Something ripped inside his chest. “I see.” Dammit, his voice shook. “I would welcome you to my home, Miss Von Dannen, but you are lying flat on my floor.”
“I must get up,” she said in a decisive tone. “This is most undignified.”
Sam took the vial of salts from his hand and Zane helped the woman sit fully upright. Then he clasped both her elbows and lifted her to her feet.
“Thank you,” she breathed. She gazed at him and waited.
“I—forgive me, you were not expected so soon.”
“Did you not receive my telegram from St. Louis?”
“Yes, I—” He had read it three times but he could not remember what it said.
“I left earlier than I had planned. I wanted to...” Her eyes looked shiny. “I wanted to see Celeste’s grave. And the baby. I came to see the baby.”
“Of course.” He had not been able to revisit his wife’s grave site. After watching them lower the coffin into that dark hole that day, he doubted he would ever be able to visit. The pain behind his eyes throbbed.
“This is most awkward,” she said. “If you do not mind, I need to sit down.”
He guided her to one of the straight-backed chairs in the wide hallway that served as his waiting room. “Sam, bring some tea.”
“No, please. I am quite all right now.”
He tipped up her chin and peered into her chalk-white face. “And some sandwiches,” he called. “You look half-famished, Miss Von Dannen.”
“Yes, I am, now that I think about it. I was in such a hurry to get here, you see.”
Zane nodded. He did not see. She had not come for the funeral; the wire he’d received had explained she was away on tour. Still, she must be anxious to see the baby.

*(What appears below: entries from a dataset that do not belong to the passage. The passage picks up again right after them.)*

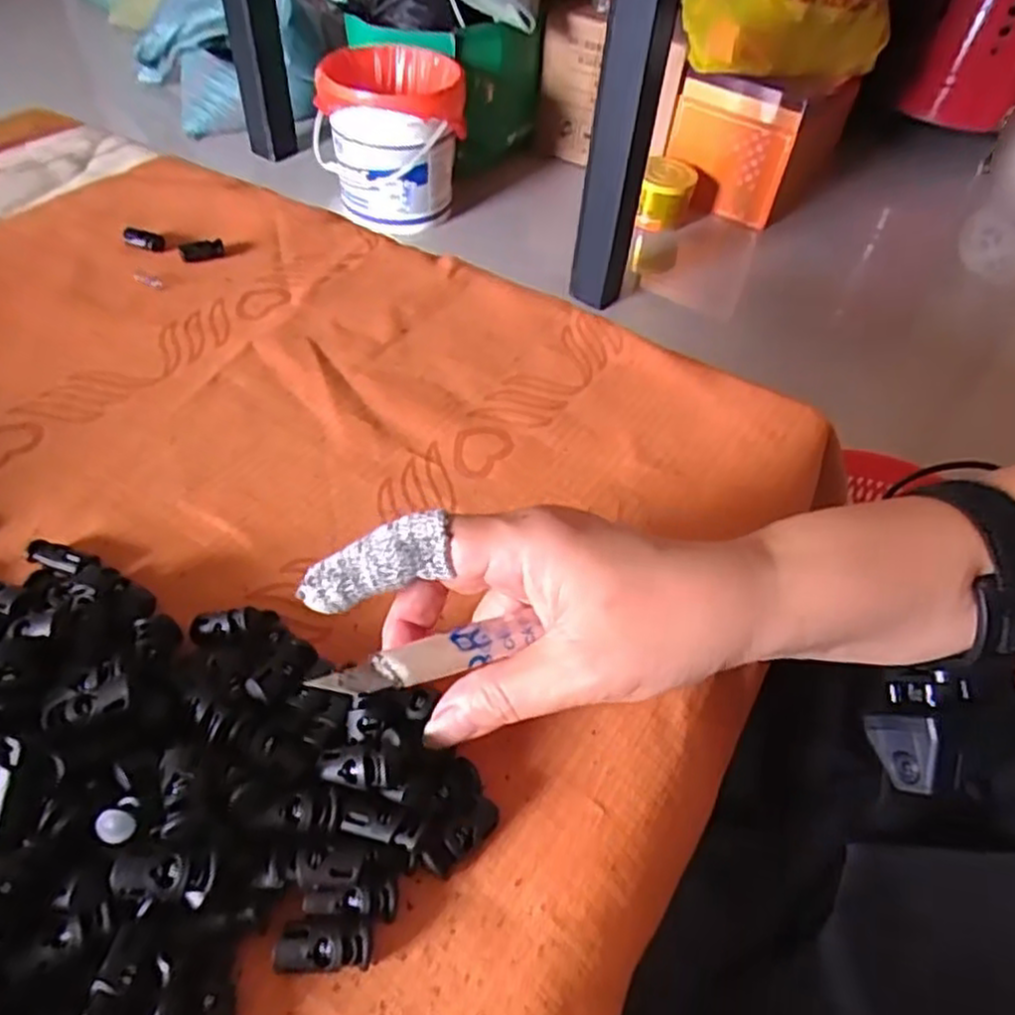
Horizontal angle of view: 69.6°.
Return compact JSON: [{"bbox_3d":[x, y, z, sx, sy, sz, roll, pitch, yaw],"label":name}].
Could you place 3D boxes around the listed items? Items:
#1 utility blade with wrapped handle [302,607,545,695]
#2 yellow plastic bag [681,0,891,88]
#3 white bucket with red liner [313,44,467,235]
[{"bbox_3d":[-0.022,0.046,0.230,0.074,0.008,0.017,-12,48,-33],"label":"utility blade with wrapped handle"},{"bbox_3d":[0.565,-1.017,1.462,0.438,0.261,0.199,-21,53,-22],"label":"yellow plastic bag"},{"bbox_3d":[-0.229,-0.714,1.421,0.281,0.269,0.223,-6,49,-10],"label":"white bucket with red liner"}]

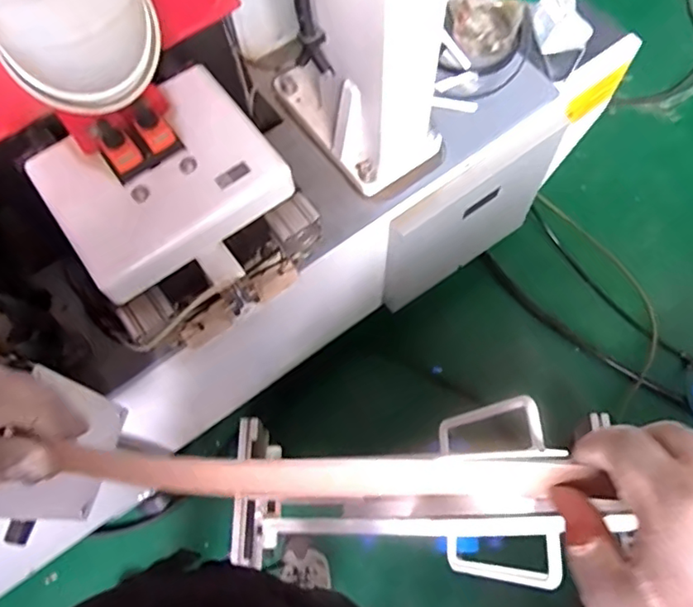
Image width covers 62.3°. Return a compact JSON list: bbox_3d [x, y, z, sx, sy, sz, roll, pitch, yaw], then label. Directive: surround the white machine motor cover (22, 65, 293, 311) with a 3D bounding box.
[{"bbox_3d":[-0.241,-0.159,0.736,0.278,0.044,0.220,-35,71,-11],"label":"white machine motor cover"}]

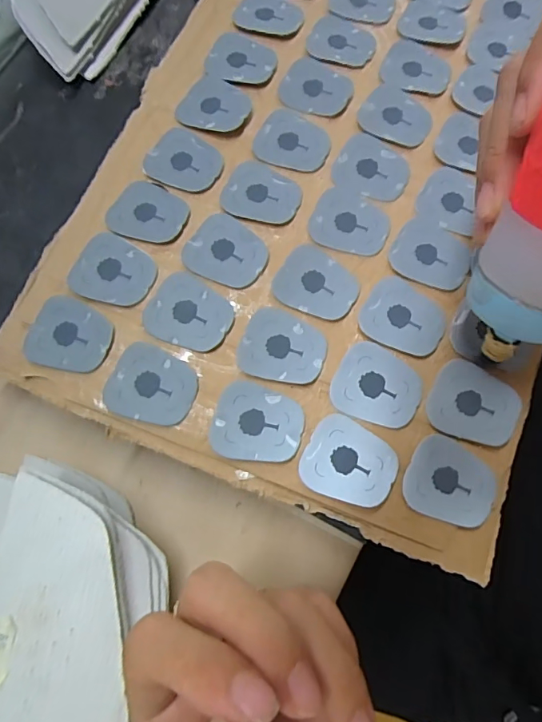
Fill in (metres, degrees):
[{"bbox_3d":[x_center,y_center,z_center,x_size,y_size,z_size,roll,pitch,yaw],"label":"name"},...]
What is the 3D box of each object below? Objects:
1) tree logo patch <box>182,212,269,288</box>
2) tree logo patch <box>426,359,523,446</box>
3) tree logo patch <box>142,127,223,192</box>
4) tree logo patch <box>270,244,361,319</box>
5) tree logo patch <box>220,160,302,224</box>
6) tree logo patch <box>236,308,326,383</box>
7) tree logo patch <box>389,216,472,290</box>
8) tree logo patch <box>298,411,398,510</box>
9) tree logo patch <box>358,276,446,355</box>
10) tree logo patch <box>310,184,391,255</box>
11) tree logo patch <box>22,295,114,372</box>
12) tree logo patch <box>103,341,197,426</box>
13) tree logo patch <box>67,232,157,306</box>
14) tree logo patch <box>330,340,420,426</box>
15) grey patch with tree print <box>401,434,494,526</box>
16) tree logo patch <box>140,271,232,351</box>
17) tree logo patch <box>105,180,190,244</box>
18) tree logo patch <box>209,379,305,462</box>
[{"bbox_3d":[-0.022,-0.054,0.223,0.038,0.004,0.035,32,74,8],"label":"tree logo patch"},{"bbox_3d":[0.092,0.020,0.205,0.038,0.004,0.033,28,73,7],"label":"tree logo patch"},{"bbox_3d":[-0.045,-0.106,0.238,0.038,0.004,0.034,17,72,4],"label":"tree logo patch"},{"bbox_3d":[0.022,-0.037,0.219,0.037,0.004,0.033,29,73,7],"label":"tree logo patch"},{"bbox_3d":[-0.004,-0.087,0.233,0.039,0.004,0.033,12,72,2],"label":"tree logo patch"},{"bbox_3d":[0.006,-0.007,0.210,0.038,0.004,0.033,18,72,4],"label":"tree logo patch"},{"bbox_3d":[0.080,-0.053,0.228,0.038,0.004,0.034,26,73,6],"label":"tree logo patch"},{"bbox_3d":[0.034,0.044,0.197,0.038,0.004,0.033,25,78,11],"label":"tree logo patch"},{"bbox_3d":[0.063,-0.021,0.216,0.038,0.004,0.034,31,73,8],"label":"tree logo patch"},{"bbox_3d":[0.040,-0.070,0.230,0.039,0.004,0.033,19,72,4],"label":"tree logo patch"},{"bbox_3d":[-0.093,-0.012,0.211,0.038,0.004,0.033,22,72,5],"label":"tree logo patch"},{"bbox_3d":[-0.053,0.010,0.204,0.038,0.004,0.033,18,72,4],"label":"tree logo patch"},{"bbox_3d":[-0.076,-0.043,0.219,0.038,0.004,0.034,28,73,7],"label":"tree logo patch"},{"bbox_3d":[0.048,0.012,0.206,0.038,0.004,0.033,25,82,3],"label":"tree logo patch"},{"bbox_3d":[0.078,0.053,0.197,0.038,0.004,0.034,28,73,7],"label":"grey patch with tree print"},{"bbox_3d":[-0.038,-0.023,0.213,0.039,0.004,0.033,25,73,6],"label":"tree logo patch"},{"bbox_3d":[-0.061,-0.074,0.230,0.036,0.004,0.033,26,73,6],"label":"tree logo patch"},{"bbox_3d":[-0.006,0.027,0.200,0.038,0.004,0.033,14,72,2],"label":"tree logo patch"}]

Sam appeared with a tray of tea and a plate of tiny sandwiches, the kind he served when Zane skipped too many meals or spent too many long hours at the hospital.
“Come into the dining room, Miss Von Dannen.” Zane guided her to an upholstered chair at one end of the carved walnut table. She fell on the sandwiches at once and he poured the aromatic tea into the blue china cups. Sam had used the good china, he noted. It reminded him of when Celeste— His hand shook, and he clattered his own cup back onto the saucer.
She ate in silence, and he sipped his tea and watched her. Couldn’t help watching her, in fact. She was a bit older than Celeste, more settled somehow. Less excitable. Then he remembered that Winifred Von Dannen was a professor of music in St. Louis, at the same academy where Celeste had studied. Of course, someone of her stature would not be young, at least not as young as his wife had been. In fact, Winifred Von Dannen was well-known in the East. A pianist, like Celeste.
“I was more hungry than I thought,” she said. She replaced her cup on the blue-flowered saucer and looked up, straight into his eyes. The ripping inside his chest tore at him. She looked so much like Celeste.
“Now,” she said. “May I see the baby?”